- _PROBLEM DETAILS_
Find the word "weight" in the listing below. Copy every line that has it.

*** Block opens ***

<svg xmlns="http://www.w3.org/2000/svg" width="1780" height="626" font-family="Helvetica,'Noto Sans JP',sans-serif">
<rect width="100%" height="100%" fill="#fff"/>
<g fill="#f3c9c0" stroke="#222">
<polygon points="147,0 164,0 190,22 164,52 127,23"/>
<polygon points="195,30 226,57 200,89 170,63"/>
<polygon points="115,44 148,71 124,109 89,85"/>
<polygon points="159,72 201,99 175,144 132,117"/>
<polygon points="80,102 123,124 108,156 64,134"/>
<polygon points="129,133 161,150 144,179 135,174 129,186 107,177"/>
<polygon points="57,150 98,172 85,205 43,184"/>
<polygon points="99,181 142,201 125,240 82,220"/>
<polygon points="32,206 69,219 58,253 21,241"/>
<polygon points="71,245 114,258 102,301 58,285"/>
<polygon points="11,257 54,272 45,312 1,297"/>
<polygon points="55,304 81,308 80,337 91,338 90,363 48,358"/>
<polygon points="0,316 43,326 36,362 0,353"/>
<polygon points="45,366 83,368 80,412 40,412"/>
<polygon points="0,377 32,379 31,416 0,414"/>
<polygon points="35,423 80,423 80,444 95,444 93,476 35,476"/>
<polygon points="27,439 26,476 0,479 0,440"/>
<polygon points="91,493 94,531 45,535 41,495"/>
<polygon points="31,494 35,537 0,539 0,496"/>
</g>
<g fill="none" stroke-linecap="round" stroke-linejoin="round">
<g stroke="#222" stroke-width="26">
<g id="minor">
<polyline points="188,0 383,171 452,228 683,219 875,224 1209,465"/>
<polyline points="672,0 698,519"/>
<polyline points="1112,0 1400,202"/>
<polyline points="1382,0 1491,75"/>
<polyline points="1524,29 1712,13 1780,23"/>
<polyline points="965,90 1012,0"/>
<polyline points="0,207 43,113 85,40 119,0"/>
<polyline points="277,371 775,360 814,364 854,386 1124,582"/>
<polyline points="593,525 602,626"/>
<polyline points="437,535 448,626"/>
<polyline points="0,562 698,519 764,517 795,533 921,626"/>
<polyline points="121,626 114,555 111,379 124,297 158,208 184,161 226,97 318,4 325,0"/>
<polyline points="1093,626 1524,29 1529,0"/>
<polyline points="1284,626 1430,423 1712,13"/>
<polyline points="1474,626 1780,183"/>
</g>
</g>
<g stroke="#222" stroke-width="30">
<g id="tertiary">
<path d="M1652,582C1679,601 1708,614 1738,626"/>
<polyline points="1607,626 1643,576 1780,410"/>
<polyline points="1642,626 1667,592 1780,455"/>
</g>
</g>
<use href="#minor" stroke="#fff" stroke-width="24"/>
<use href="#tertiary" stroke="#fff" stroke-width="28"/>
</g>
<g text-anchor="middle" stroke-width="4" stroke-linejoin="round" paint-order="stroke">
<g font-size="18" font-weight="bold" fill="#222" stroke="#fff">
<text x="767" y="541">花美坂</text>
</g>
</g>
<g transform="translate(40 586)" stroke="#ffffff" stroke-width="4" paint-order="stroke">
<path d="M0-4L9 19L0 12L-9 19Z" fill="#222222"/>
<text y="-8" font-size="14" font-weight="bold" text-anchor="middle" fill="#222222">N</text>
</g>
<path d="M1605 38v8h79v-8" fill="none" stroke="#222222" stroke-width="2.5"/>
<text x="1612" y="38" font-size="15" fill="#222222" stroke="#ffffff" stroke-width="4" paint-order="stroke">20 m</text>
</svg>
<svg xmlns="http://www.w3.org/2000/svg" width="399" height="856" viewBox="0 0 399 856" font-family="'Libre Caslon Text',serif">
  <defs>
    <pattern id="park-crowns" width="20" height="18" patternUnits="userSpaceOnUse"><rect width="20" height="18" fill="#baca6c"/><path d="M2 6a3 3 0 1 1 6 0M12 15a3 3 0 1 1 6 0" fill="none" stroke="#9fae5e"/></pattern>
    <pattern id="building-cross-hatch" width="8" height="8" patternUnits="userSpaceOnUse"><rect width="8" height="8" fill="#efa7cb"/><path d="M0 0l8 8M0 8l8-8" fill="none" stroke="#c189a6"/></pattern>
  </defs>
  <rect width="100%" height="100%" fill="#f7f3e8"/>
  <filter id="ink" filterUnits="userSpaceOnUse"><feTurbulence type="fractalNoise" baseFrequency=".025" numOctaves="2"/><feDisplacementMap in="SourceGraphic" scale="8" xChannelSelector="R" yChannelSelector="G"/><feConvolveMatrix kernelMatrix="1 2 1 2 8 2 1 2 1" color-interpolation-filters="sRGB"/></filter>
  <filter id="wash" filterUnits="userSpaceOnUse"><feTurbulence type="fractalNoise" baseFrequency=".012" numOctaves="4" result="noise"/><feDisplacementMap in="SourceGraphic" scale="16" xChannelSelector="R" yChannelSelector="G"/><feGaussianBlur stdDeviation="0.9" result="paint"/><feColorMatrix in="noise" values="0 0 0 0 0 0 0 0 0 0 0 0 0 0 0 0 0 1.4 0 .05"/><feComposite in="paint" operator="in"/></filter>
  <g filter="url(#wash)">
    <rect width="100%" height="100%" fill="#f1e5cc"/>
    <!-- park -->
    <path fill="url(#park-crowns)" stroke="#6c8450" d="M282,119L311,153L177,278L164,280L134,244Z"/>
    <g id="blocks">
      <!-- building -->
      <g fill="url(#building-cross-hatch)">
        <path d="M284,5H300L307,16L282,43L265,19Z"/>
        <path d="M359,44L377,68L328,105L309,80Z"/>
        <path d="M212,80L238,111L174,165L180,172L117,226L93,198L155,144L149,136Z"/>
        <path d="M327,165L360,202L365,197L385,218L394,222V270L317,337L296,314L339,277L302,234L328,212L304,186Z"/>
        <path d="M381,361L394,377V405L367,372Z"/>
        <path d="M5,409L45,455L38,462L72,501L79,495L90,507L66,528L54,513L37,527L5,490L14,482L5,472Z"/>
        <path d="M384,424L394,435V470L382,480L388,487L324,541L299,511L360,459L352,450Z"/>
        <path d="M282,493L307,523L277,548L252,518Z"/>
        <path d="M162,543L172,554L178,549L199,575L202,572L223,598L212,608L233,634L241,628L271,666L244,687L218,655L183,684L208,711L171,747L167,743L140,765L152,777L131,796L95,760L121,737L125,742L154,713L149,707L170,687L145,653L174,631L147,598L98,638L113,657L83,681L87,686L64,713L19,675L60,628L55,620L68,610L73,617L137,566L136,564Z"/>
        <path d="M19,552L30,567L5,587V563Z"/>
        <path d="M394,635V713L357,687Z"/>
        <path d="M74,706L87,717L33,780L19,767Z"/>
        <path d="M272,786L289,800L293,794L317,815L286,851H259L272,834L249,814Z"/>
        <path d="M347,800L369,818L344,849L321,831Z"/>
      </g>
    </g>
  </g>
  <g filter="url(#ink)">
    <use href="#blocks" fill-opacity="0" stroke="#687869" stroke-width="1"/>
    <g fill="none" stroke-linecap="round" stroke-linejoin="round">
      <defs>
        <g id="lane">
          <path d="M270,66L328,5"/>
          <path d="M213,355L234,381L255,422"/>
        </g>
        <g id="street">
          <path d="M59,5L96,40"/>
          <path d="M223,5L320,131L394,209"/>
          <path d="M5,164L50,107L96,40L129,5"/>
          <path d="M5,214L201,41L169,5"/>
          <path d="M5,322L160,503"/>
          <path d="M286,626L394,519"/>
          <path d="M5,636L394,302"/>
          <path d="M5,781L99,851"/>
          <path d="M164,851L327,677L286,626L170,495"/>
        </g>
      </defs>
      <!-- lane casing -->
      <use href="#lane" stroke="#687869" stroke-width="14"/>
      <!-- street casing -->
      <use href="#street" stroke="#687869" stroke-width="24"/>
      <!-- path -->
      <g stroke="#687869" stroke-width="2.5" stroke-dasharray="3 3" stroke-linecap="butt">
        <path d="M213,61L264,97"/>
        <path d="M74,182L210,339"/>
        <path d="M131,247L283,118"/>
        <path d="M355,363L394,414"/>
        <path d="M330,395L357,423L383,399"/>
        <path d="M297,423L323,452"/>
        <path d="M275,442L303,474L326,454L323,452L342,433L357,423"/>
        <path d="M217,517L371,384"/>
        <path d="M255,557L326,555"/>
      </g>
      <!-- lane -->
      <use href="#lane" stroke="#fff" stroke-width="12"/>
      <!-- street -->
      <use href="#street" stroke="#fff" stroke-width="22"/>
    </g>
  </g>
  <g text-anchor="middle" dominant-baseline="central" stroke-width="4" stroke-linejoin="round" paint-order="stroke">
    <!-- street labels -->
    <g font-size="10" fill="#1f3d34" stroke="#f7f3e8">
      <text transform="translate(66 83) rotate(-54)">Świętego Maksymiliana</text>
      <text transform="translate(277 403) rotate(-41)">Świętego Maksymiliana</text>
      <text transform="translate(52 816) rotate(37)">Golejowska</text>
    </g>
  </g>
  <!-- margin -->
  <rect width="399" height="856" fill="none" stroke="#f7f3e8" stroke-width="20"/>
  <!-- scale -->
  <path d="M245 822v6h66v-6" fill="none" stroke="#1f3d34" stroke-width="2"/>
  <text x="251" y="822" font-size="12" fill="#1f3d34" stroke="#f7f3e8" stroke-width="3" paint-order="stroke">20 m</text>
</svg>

*** Block closes ***

- _PROBLEM SOLUTION_
<g font-size="18" font-weight="bold" fill="#222" stroke="#fff">
<text y="-8" font-size="14" font-weight="bold" text-anchor="middle" fill="#222222">N</text>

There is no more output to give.